Thousands of U.S. importers that paid tariffs later struck down by the Supreme Court are stuck in a slow-moving refund process, with roughly $144 billion in duties owed back to them. The case, Learning Resources, Inc. v. Trump, settled the legal question of whether the president could impose sweeping tariffs under the International Emergency Economic Powers Act. But the ruling did not settle how fast the money would actually return. Businesses filing claims with U.S. Customs and Border Protection now face an administrative bottleneck that has little to do with the courts and everything to do with how CBP processes payments.
Why the $144 billion refund backlog matters right now
The core problem is mechanical, not legal. CBP requires all duty refunds to be issued through ACH electronic payment, according to its own refund procedures. That means any importer that has not enrolled in the ACH system cannot receive a refund at all, regardless of whether its claim has been reviewed and approved. For companies that paid tariffs over multiple years and across thousands of individual entries, enrollment is only the first step. Each entry must be matched, verified, and queued for disbursement through a system built for routine drawback processing, not for returning billions of dollars at once.

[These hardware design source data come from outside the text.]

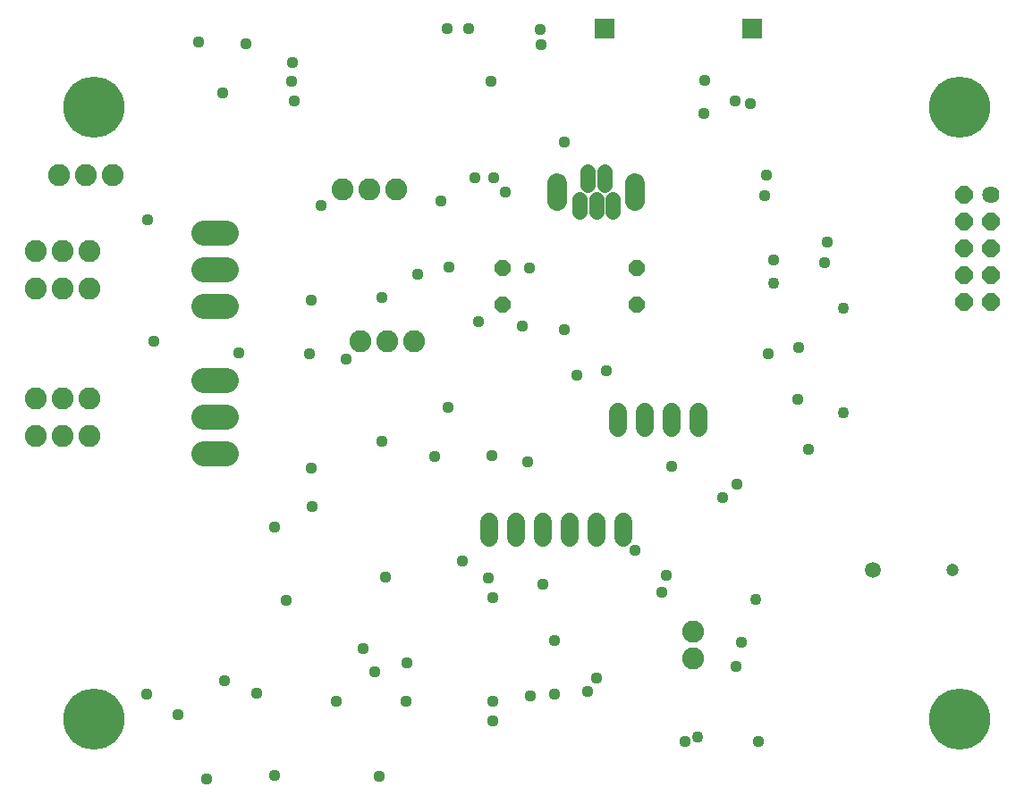
<source format=gbs>
G75*
%MOIN*%
%OFA0B0*%
%FSLAX25Y25*%
%IPPOS*%
%LPD*%
%AMOC8*
5,1,8,0,0,1.08239X$1,22.5*
%
%ADD10C,0.08200*%
%ADD11C,0.06800*%
%ADD12C,0.05556*%
%ADD13C,0.07400*%
%ADD14OC8,0.06000*%
%ADD15C,0.06400*%
%ADD16OC8,0.06400*%
%ADD17C,0.09200*%
%ADD18C,0.04737*%
%ADD19C,0.05918*%
%ADD20C,0.22800*%
%ADD21C,0.04369*%
%ADD22R,0.07296X0.07296*%
%ADD23C,0.04300*%
D10*
X0292827Y0114531D03*
X0292827Y0124531D03*
X0188997Y0232816D03*
X0178997Y0232816D03*
X0168997Y0232816D03*
X0067827Y0252531D03*
X0057827Y0252531D03*
X0047827Y0252531D03*
X0047827Y0266531D03*
X0057827Y0266531D03*
X0067827Y0266531D03*
X0066737Y0294902D03*
X0076737Y0294902D03*
X0056737Y0294902D03*
X0162326Y0289631D03*
X0172326Y0289631D03*
X0182326Y0289631D03*
X0067827Y0211531D03*
X0057827Y0211531D03*
X0047827Y0211531D03*
X0047827Y0197531D03*
X0057827Y0197531D03*
X0067827Y0197531D03*
D11*
X0216827Y0165531D02*
X0216827Y0159531D01*
X0226827Y0159531D02*
X0226827Y0165531D01*
X0236827Y0165531D02*
X0236827Y0159531D01*
X0246827Y0159531D02*
X0246827Y0165531D01*
X0256827Y0165531D02*
X0256827Y0159531D01*
X0266827Y0159531D02*
X0266827Y0165531D01*
X0264827Y0200531D02*
X0264827Y0206531D01*
X0274827Y0206531D02*
X0274827Y0200531D01*
X0284827Y0200531D02*
X0284827Y0206531D01*
X0294827Y0206531D02*
X0294827Y0200531D01*
D12*
X0263126Y0281035D02*
X0263126Y0285791D01*
X0256827Y0285791D02*
X0256827Y0281035D01*
X0250528Y0281035D02*
X0250528Y0285791D01*
X0253677Y0291271D02*
X0253677Y0296027D01*
X0259976Y0296027D02*
X0259976Y0291271D01*
D13*
X0271197Y0291831D02*
X0271197Y0285231D01*
X0242457Y0285231D02*
X0242457Y0291831D01*
D14*
X0221834Y0260256D03*
X0221827Y0246531D03*
X0271827Y0246531D03*
X0271834Y0260256D03*
D15*
X0403827Y0287531D03*
D16*
X0403827Y0277531D03*
X0393827Y0277531D03*
X0393827Y0287531D03*
X0393827Y0267531D03*
X0403827Y0267531D03*
X0403827Y0257531D03*
X0393827Y0257531D03*
X0393827Y0247531D03*
X0403827Y0247531D03*
D17*
X0119027Y0245752D02*
X0110627Y0245752D01*
X0110627Y0259531D02*
X0119027Y0259531D01*
X0119027Y0273311D02*
X0110627Y0273311D01*
X0110627Y0218311D02*
X0119027Y0218311D01*
X0119027Y0204531D02*
X0110627Y0204531D01*
X0110627Y0190752D02*
X0119027Y0190752D01*
D18*
X0389606Y0147531D03*
D19*
X0360079Y0147531D03*
D20*
X0392316Y0091741D03*
X0069504Y0091748D03*
X0069504Y0320134D03*
X0392316Y0320205D03*
D21*
X0111760Y0069479D03*
X0137123Y0070814D03*
X0175927Y0070470D03*
X0218327Y0091031D03*
X0218327Y0098531D03*
X0232260Y0100579D03*
X0241327Y0101031D03*
X0253717Y0101979D03*
X0256827Y0107031D03*
X0241327Y0121031D03*
X0218327Y0137031D03*
X0216709Y0144505D03*
X0207053Y0150807D03*
X0178305Y0144882D03*
X0141327Y0136031D03*
X0169827Y0118031D03*
X0174168Y0109441D03*
X0186211Y0112695D03*
X0186064Y0098619D03*
X0159898Y0098378D03*
X0130260Y0101579D03*
X0118360Y0106279D03*
X0100827Y0093531D03*
X0089360Y0101279D03*
X0136827Y0163531D03*
X0150840Y0171273D03*
X0150637Y0185573D03*
X0177040Y0195573D03*
X0196596Y0189656D03*
X0218089Y0190233D03*
X0231292Y0187735D03*
X0201589Y0208233D03*
X0163714Y0226012D03*
X0150085Y0228245D03*
X0123655Y0228503D03*
X0092057Y0232748D03*
X0150540Y0248273D03*
X0177115Y0249112D03*
X0190262Y0257928D03*
X0201827Y0260531D03*
X0231827Y0260031D03*
X0229327Y0238531D03*
X0245089Y0237233D03*
X0213089Y0240233D03*
X0249673Y0220097D03*
X0260589Y0221733D03*
X0285089Y0186233D03*
X0309327Y0179531D03*
X0303827Y0174531D03*
X0335815Y0192512D03*
X0331805Y0211140D03*
X0320899Y0228240D03*
X0332367Y0230403D03*
X0341899Y0262240D03*
X0342840Y0269870D03*
X0322899Y0263240D03*
X0319702Y0287281D03*
X0320321Y0294947D03*
X0297088Y0317864D03*
X0308718Y0322533D03*
X0314158Y0321349D03*
X0297428Y0330043D03*
X0244827Y0307031D03*
X0218475Y0293880D03*
X0211677Y0293850D03*
X0223022Y0288453D03*
X0198825Y0285210D03*
X0154401Y0283423D03*
X0089540Y0278273D03*
X0144443Y0322566D03*
X0143179Y0329976D03*
X0143524Y0336926D03*
X0126257Y0343716D03*
X0108720Y0344341D03*
X0117502Y0325603D03*
X0201429Y0349571D03*
X0209429Y0349571D03*
X0235826Y0349153D03*
X0236420Y0343504D03*
X0217620Y0329941D03*
X0271204Y0154817D03*
X0282827Y0145531D03*
X0281283Y0139079D03*
X0310827Y0120531D03*
X0308827Y0111531D03*
X0317260Y0083579D03*
X0289827Y0083531D03*
X0236899Y0142240D03*
D22*
X0259827Y0349531D03*
X0314827Y0349531D03*
D23*
X0322827Y0254531D03*
X0348827Y0245031D03*
X0348827Y0206031D03*
X0316327Y0136531D03*
X0294583Y0085200D03*
M02*

</source>
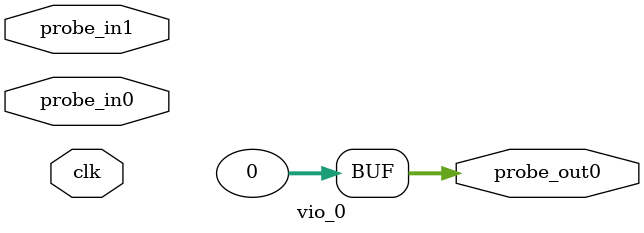
<source format=v>
`timescale 1ns / 1ps
module vio_0 (
clk,
probe_in0,probe_in1,
probe_out0
);

input clk;
input [31 : 0] probe_in0;
input [31 : 0] probe_in1;

output reg [31 : 0] probe_out0 = 'h00000000 ;


endmodule

</source>
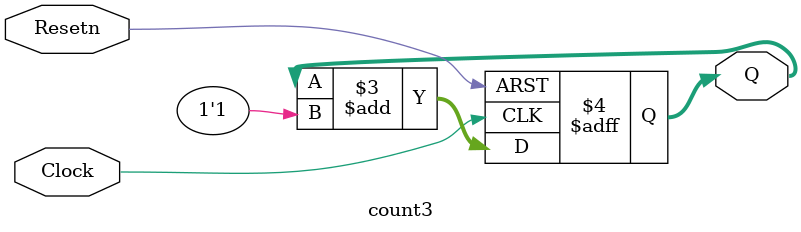
<source format=v>
module Display (KEY, SW, HEX0, LEDR);
    input [0:0] KEY;
    input [0:0] SW;
    output reg [6:0] HEX0;
    output [9:0] LEDR;	

    parameter A = 8'd65, b = 8'd98, C = 8'd67, d = 8'd100, E = 8'd69, F = 8'd70, 
        g = 8'd103, h = 8'd104;
    wire Resetn, Clock;
    wire [2:0] Count;
    wire [7:0] char;

    assign Resetn = SW[0];
    assign Clock = KEY[0];

    count3 U1 (Resetn, Clock, Count);
    inst_mem U2 ({2'b0, Count}, Clock, char);
    assign LEDR = {2'b0, char};
    
    always @(*)
        case (char)
            A: HEX0 = 7'b0001000;
            b: HEX0 = 7'b0000011;
            C: HEX0 = 7'b1000110;
            d: HEX0 = 7'b0100001;
            E: HEX0 = 7'b0000110;
            F: HEX0 = 7'b0001110;
            g: HEX0 = 7'b0010000;
            h: HEX0 = 7'b0001011;
            default HEX0 = 7'b1111111;
        endcase
endmodule

module count3 (Resetn, Clock, Q);
    input Resetn, Clock;
    output reg [2:0] Q;

    always @ (posedge Clock, negedge Resetn)
        if (Resetn == 0)
            Q <= 3'b000;
        else
            Q <= Q + 1'b1;
endmodule

</source>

The result is a cash-flow crunch for importers ranging from small consumer-goods companies to large industrial suppliers. Many of these businesses absorbed the tariff costs or passed them to customers, and the refunds represent money that has been out of their hands for years. For firms that financed tariff payments with credit, the delay converts a legal victory into an ongoing interest expense. The longer CBP takes to process claims, the longer those businesses operate without capital they are legally owed.
The stakes extend beyond individual balance sheets. Delayed refunds can dampen investment, hiring, and inventory decisions across sectors that rely heavily on imported components. Some trade groups warn that the uncertainty around timing makes it harder to plan long-term contracts or price commitments. In effect, the unresolved backlog functions like a temporary tax that no longer has a legal basis but still constrains working capital.
What the court record and CBP filings actually show
The Supreme Court’s oral argument audio in docket 24-1287 examined the scope of presidential tariff authority under IEEPA. Justices and counsel discussed the practical consequences of invalidating tariffs that had already generated tens of billions of dollars in revenue, including questions about how refunds might be handled. But those exchanges were exploratory, focused on constitutional boundaries rather than agency logistics.
The Court’s formal disposition, reflected in the case notification for 24-1287, resolved the legality of the underlying tariffs and left implementation to the executive branch. No timeline, prioritization scheme, or reporting requirement for returning the money appears in the Court’s materials. In practice, that means CBP and related Treasury functions must translate the judgment into a refund program without detailed judicial instructions.
CBP has adopted a phased approach to processing the volume of refund claims. Businesses have begun filing, but the agency has not published data showing how many claims have been submitted, how many have been paid, or what the average processing time looks like. Reporting has highlighted that companies are actively submitting claims while facing CBP’s processing constraints and volume limitations. Without public data from CBP on disbursement progress, importers have no way to estimate when their refunds will arrive or to benchmark their own delays against systemwide performance.
Unanswered questions about CBP’s refund timeline
Several gaps in the public record make it difficult to assess how quickly the backlog will clear. CBP has not released internal staffing or capacity figures related to the refund effort, leaving observers to infer workload from anecdotal accounts. The agency’s published guidance covers how to enroll in ACH and how refunds are generally issued, but it does not address the specific volume challenge created by the Learning Resources ruling or whether temporary surge resources will be deployed.
No court filing in the docket addresses post-judgment refund administration in detail, and Congress has not yet mandated a reporting framework tailored to these repayments. That leaves importers with limited visibility into key operational questions: Are claims processed strictly in order of receipt, or are high-dollar cases triaged separately? Are contested classification issues slowing a subset of refunds, or is the primary constraint purely transactional capacity inside CBP’s payment systems?
One way to test whether the ACH enrollment requirement is the primary bottleneck, rather than legal disputes or claim verification, would be to compare the dates importers submitted claims against the dates ACH payments were actually sent. That data does not appear to be publicly available. Without it, trade lawyers and affected companies can only speculate whether delays stem from missing enrollment paperwork, under-resourced processing teams, or technical limits in CBP’s financial infrastructure.
Importers and their advisors are now pressing for more transparency. They want CBP to publish basic metrics: total claims received, total dollars approved, total dollars paid, and average time from claim submission to payment. Even coarse quarterly updates could help businesses forecast cash flows and reassure lenders that the refunds are progressing. Until that happens, the legal question answered by the Supreme Court will stand in sharp contrast to the practical reality at the ports: a refund pipeline that remains opaque, slow, and central to the financial health of thousands of U.S. firms.